The U.S. Gender Gap Is Closing : But Not How You’d Expect
For decades, women in the United States were reliably more religious than men — more likely to attend services, pray regularly, and call faith central to their lives. That gap is now closing, but the driver is not men becoming more devout.
It is young women pulling away from religion. PRRI found that 40% of women ages 18–29 identified as religiously unaffiliated in 2024, up 11 points from 2013.
Their weekly attendance dropped from 29% to 19% over the same period. Young men, by contrast, changed very little, making convergence less a male revival than a female departure. This pattern appears consistently across the General Social Survey, the Survey Center on American Life, and the Cooperative Election Study, with young women outpacing young men in religious unaffiliation by 2020.
Yet Barna’s mid-2025 tracking tells a different story at the broader adult level, where men now outpace women in weekly church attendance, with 45% of U.S. adult men reporting weekly attendance compared to 36% of women — the largest gender gap Barna has observed in its research. Pastoral ministry and mental-health awareness efforts are among the practical responses communities are using to address religious decline and provide compassionate support.

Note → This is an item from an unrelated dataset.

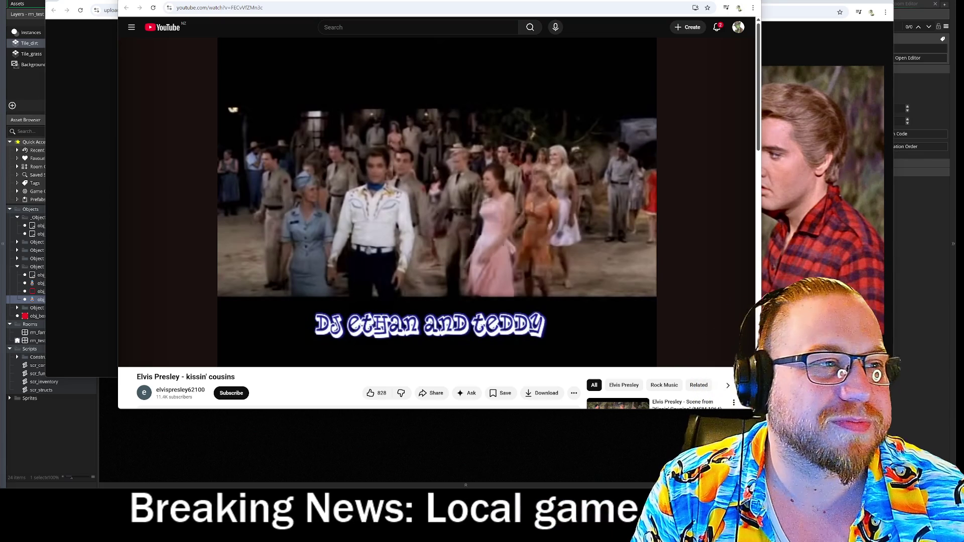
left_click_drag(275, 0, 280, 404)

Women Leaving Religion Faster, Not Men Joining It
What is shifting the religion gender gap is not a surge of male devotion but a faster rate of female departure.
Women’s church attendance dropped roughly 20 percentage points over less than 30 years.

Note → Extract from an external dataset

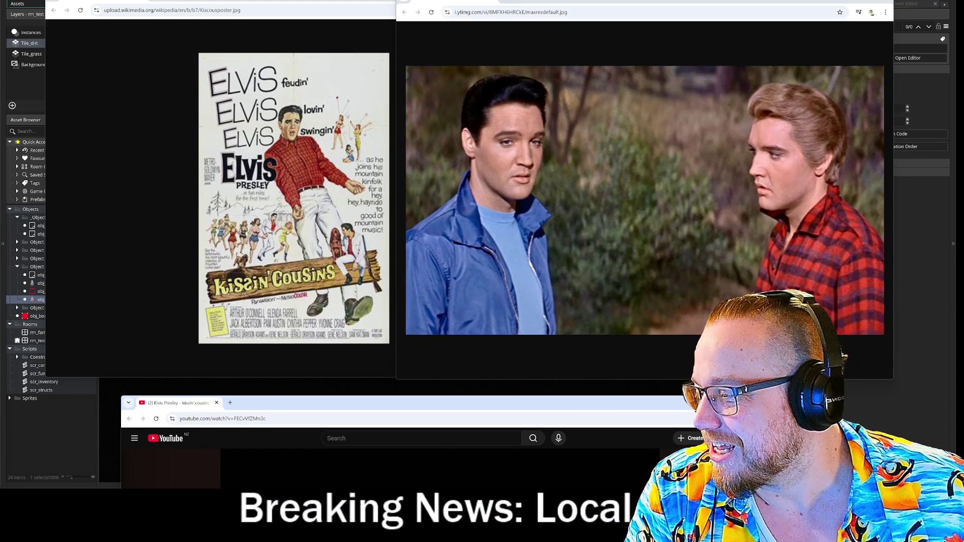
Focus the YouTube window and narrow the Elvis still window beside the poster.
left_click(448, 408)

- 54% of Gen Z adults who left their childhood faith were women
- 39% of Gen Z women identified as religiously unaffiliated in 2023, versus 34% of men
- Women’s attendance fell five points between 2012 and 2020, then held steady at 27%
- The trend reverses older patterns, where men more commonly made up the majority leaving religion
Among young adults, men aged 18–35 retained their religious affiliation at a rate of 80%, while women trailed at 76%, offering panel-level confirmation that early adulthood is a period of sharper religious reevaluation for women than for men.
A significant driver of this departure is perceived inequality within religious institutions, with 65% of Gen Z women believing the church treats men and women differently, compared to 53% of Baby Boomer women who hold the same view.
Many young women also cite concerns about biblical interpretations and how scripture is applied in communities as influencing their decisions to leave.